Copy out the items word for word, beginning with their first line and stopping after the line that contains "существования. Сложно думать о цели своего".

━━━━━ Task input ━━━━━

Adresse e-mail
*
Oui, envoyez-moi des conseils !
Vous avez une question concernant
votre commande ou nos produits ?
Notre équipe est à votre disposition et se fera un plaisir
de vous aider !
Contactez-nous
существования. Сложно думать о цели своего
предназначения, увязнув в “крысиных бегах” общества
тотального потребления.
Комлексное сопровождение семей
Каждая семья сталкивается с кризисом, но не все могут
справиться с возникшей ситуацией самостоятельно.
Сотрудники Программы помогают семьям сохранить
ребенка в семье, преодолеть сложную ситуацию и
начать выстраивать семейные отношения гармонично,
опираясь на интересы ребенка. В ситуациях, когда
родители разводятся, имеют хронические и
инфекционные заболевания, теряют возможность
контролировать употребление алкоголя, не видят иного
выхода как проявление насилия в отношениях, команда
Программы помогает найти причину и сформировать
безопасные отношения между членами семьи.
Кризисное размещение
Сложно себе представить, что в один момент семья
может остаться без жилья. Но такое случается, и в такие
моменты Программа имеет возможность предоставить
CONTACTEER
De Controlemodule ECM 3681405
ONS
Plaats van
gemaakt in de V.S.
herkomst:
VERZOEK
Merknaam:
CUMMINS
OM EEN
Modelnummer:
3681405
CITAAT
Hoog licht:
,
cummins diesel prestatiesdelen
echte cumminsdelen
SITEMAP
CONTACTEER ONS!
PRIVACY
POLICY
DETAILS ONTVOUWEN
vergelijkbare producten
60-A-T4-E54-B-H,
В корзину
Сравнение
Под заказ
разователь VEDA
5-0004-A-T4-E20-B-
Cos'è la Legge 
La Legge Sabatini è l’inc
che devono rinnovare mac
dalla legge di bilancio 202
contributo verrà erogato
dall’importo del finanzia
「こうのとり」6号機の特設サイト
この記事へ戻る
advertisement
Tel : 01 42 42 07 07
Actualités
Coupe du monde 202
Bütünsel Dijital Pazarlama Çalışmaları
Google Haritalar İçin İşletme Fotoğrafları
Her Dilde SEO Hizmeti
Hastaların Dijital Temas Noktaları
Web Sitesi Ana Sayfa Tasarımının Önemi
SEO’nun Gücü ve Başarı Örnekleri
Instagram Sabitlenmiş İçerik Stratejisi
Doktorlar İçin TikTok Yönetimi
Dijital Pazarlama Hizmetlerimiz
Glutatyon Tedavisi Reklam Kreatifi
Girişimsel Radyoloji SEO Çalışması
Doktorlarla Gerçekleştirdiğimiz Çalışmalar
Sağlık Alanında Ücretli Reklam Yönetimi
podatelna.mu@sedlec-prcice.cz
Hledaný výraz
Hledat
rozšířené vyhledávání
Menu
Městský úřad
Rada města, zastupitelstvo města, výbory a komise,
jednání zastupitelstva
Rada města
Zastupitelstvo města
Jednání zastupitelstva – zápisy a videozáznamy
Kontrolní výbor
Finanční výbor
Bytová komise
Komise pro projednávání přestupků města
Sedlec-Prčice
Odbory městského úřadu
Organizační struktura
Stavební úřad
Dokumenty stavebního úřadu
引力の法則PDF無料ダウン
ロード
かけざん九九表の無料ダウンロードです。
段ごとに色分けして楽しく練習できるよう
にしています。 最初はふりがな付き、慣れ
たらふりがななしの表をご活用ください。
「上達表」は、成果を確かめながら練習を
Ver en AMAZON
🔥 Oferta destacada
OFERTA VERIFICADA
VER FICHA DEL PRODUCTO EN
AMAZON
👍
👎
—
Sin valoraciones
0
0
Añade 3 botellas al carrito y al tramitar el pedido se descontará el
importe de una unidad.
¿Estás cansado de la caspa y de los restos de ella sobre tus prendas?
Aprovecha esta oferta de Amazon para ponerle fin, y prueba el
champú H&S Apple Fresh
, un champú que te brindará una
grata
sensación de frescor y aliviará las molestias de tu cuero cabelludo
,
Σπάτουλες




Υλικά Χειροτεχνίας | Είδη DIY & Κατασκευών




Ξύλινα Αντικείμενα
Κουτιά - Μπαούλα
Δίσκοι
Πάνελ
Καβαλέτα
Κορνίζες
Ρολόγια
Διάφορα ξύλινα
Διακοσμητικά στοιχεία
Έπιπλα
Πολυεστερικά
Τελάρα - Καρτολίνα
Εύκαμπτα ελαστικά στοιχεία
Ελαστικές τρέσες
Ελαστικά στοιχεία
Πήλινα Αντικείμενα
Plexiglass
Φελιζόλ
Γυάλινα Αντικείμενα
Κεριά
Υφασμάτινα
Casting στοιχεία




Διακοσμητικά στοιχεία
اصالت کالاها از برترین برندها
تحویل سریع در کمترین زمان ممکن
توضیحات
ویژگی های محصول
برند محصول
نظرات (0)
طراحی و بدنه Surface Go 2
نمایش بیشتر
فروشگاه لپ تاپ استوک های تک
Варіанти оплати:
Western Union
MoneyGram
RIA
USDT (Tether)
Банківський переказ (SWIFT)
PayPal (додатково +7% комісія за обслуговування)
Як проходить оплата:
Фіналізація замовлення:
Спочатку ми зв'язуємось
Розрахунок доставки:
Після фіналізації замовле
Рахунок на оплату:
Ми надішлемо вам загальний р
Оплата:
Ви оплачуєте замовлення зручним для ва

━━━━━

» Answer:
Adresse e-mail
*
Oui, envoyez-moi des conseils !
Vous avez une question concernant
votre commande ou nos produits ?
Notre équipe est à votre disposition et se fera un plaisir
de vous aider !
Contactez-nous
существования. Сложно думать о цели своего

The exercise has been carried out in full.